This
cover (which I still have in print format) and the accompanying article is what
got me on my real quest for weight maintenance information. I was taking a trip and in the airport I saw
this cover, the title and yes, also the subtitle. I was captivated. The author decided to have bariatric surgery
after years of struggling with his weight. He gets into his personal issues and
that was great and then he started in with the statistics and I just could not
contain myself. I forgot for a moment
that I was reading a magazine and started to look for his reference page and so
on and so forth. I am a
medical/clinical librarian and I wanted the source of him stating that, “it will take less than 30 years for all black
women to become overweight or obese.” First
of all, I am a black woman and the part that sent me over the edge was the word
“all.” I just could not get this out of
my head, he mentioned the journal, Obesity,
so my quest was on and it was worse than I thought. The article is: "Will all Americans become overweight or obese? estimating the progression and cost of the US obesity epidemic." The citation for the article is Obesity (Silver Springs)(2008) Oct; 16(10)2323-2330. The
prediction ended up being 96.9% of black women will be overweight or obese by
the year 2034, going by the current rate.

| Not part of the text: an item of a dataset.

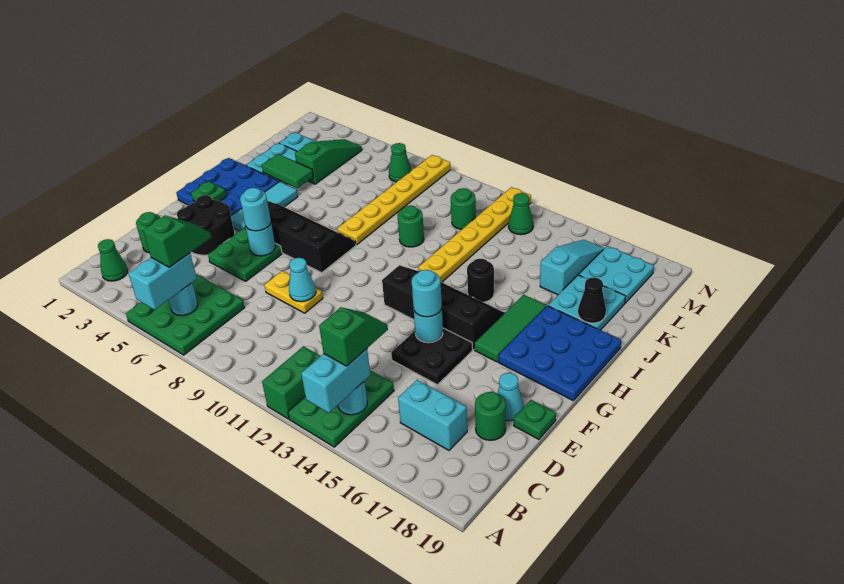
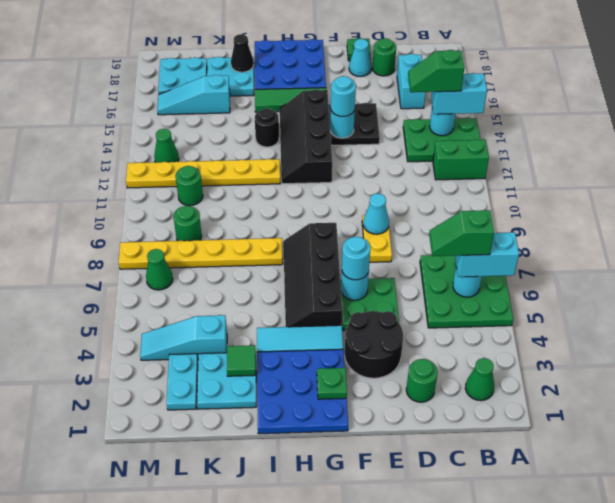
green 1x2 tile [262,154,313,188] -> green 1x1 tile [227,345,256,376]
green 1x1 round brick [397,205,424,247] -> green 1x1 round brick moved to [173,206,202,241]
green 1x3 slope [295,139,362,184] -> cyan 1x3 slope [140,315,227,360]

So basically if 97% of black women are going to be overweight or obese,
then that meant ALL.
I think this article made me more determined not to be a part
of the 97%, but I don’t want that number to be so high. I want to be a maintainer. I wanted to stop failing at weight loss by
not taking care of myself and making excuses about why I didn’t take care of
myself. The author goes on to call obesity
a social illness and writes about embarrassing events experienced by obese
people. For me, this was another one of
those events that have stuck with me in my goal of not to lead an obese
life. I always wonder what events happen
to other people that make you feel like you will do something with your weight
or what was your aha moment with your weight.